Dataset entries
◇ ◇ ◇ ◇ ◇

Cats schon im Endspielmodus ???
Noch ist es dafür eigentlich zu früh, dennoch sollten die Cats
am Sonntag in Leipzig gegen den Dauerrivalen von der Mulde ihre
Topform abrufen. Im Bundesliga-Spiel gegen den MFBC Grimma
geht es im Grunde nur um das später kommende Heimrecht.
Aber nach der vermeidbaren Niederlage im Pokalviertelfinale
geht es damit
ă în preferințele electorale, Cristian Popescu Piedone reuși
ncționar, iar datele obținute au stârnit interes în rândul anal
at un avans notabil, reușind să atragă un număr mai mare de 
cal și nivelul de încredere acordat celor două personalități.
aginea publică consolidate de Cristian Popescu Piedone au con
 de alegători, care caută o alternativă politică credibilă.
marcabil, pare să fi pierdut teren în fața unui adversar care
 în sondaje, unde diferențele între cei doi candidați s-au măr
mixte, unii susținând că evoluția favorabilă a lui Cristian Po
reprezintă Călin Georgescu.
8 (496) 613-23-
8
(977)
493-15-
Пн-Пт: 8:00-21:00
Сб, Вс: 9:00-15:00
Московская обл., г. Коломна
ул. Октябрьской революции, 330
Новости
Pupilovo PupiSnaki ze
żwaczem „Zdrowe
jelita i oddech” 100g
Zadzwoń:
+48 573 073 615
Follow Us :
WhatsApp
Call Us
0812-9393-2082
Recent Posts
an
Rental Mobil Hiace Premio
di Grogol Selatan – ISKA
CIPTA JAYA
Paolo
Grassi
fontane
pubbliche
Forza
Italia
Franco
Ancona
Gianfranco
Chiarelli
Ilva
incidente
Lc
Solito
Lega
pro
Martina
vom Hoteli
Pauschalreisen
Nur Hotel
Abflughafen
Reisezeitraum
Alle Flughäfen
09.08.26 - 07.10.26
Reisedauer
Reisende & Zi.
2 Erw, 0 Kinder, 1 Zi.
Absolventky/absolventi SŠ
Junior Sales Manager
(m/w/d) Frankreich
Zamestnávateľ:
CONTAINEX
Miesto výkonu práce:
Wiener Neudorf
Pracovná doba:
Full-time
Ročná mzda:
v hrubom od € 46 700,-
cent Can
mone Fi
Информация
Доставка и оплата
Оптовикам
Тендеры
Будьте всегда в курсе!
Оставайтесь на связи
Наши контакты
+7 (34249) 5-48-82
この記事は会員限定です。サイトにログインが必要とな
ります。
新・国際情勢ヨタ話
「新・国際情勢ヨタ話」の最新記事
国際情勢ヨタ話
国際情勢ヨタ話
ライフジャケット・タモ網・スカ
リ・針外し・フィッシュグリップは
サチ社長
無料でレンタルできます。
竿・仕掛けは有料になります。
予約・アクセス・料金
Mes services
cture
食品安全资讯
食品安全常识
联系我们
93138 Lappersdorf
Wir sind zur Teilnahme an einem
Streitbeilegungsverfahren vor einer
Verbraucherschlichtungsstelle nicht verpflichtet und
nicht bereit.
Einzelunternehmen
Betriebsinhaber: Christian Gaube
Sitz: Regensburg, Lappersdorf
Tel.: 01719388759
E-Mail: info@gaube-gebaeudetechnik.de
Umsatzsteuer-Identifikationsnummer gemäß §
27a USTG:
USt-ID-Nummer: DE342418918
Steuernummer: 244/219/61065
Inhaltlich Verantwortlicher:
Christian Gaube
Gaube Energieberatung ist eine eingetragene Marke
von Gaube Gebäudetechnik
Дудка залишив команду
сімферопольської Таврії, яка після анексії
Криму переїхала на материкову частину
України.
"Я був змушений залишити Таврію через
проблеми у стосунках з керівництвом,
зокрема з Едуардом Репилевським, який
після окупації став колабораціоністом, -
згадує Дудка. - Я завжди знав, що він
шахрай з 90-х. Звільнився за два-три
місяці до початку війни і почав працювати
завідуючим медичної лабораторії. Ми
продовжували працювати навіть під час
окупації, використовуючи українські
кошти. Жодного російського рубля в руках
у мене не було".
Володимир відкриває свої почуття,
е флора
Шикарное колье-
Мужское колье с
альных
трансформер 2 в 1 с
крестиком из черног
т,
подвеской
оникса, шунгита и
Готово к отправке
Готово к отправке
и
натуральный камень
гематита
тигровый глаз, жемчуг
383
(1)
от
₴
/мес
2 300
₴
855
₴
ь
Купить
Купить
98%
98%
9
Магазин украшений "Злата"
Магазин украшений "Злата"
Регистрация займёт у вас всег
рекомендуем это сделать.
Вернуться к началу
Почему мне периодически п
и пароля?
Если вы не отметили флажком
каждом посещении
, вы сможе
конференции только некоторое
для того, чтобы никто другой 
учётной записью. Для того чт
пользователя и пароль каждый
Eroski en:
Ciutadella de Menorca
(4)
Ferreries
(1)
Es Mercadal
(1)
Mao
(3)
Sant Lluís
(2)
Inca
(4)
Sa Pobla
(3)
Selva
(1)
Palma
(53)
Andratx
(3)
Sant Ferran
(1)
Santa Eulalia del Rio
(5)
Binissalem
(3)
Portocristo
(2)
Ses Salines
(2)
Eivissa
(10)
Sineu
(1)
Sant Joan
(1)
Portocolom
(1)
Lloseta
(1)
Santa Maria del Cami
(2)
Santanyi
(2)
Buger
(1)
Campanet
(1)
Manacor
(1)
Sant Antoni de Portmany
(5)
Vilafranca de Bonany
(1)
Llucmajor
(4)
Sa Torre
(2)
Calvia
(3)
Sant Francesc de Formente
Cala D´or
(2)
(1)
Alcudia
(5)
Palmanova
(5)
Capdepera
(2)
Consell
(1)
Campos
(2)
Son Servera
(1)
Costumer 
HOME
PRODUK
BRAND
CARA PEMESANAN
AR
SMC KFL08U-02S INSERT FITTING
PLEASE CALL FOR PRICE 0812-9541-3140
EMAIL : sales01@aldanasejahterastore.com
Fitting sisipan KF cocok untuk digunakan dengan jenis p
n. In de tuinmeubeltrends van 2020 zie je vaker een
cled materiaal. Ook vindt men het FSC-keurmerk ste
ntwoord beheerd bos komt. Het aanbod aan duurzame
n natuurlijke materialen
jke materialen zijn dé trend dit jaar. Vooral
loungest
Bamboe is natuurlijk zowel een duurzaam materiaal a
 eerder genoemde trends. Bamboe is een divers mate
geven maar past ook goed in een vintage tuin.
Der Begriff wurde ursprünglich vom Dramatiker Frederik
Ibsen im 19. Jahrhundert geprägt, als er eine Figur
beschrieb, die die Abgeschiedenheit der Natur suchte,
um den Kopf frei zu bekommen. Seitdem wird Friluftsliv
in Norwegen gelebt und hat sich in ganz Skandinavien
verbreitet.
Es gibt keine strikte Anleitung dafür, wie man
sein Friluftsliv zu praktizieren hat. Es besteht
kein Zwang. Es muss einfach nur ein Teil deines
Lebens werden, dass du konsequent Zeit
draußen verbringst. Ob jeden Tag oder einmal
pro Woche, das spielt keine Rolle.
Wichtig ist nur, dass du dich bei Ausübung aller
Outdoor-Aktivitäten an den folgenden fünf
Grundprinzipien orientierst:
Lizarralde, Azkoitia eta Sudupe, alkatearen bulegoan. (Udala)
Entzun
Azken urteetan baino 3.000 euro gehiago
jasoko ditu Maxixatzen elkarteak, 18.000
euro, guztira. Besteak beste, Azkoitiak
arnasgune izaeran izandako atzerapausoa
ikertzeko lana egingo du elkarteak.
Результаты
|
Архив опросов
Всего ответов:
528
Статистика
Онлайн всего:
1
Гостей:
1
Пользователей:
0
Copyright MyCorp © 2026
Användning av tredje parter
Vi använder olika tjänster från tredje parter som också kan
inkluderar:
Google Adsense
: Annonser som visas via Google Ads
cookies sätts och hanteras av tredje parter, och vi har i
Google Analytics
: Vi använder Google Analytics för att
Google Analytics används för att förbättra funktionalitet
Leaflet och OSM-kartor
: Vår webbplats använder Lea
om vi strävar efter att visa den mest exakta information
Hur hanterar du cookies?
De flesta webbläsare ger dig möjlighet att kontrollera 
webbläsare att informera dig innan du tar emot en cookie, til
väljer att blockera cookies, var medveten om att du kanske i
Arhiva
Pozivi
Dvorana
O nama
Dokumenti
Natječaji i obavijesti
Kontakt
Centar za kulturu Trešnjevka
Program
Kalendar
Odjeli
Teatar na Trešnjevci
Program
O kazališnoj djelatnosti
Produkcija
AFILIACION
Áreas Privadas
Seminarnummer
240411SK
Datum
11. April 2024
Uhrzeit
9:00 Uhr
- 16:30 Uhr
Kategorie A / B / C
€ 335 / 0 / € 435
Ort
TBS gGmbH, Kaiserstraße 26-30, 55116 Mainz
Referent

◇ ◇ ◇ ◇ ◇

Please reproduce exactly the lines from the first one of the records above through the line containing "geht es damit", both included, and nothing else.

> **Written answer**
Cats schon im Endspielmodus ???
Noch ist es dafür eigentlich zu früh, dennoch sollten die Cats
am Sonntag in Leipzig gegen den Dauerrivalen von der Mulde ihre
Topform abrufen. Im Bundesliga-Spiel gegen den MFBC Grimma
geht es im Grunde nur um das später kommende Heimrecht.
Aber nach der vermeidbaren Niederlage im Pokalviertelfinale
geht es damit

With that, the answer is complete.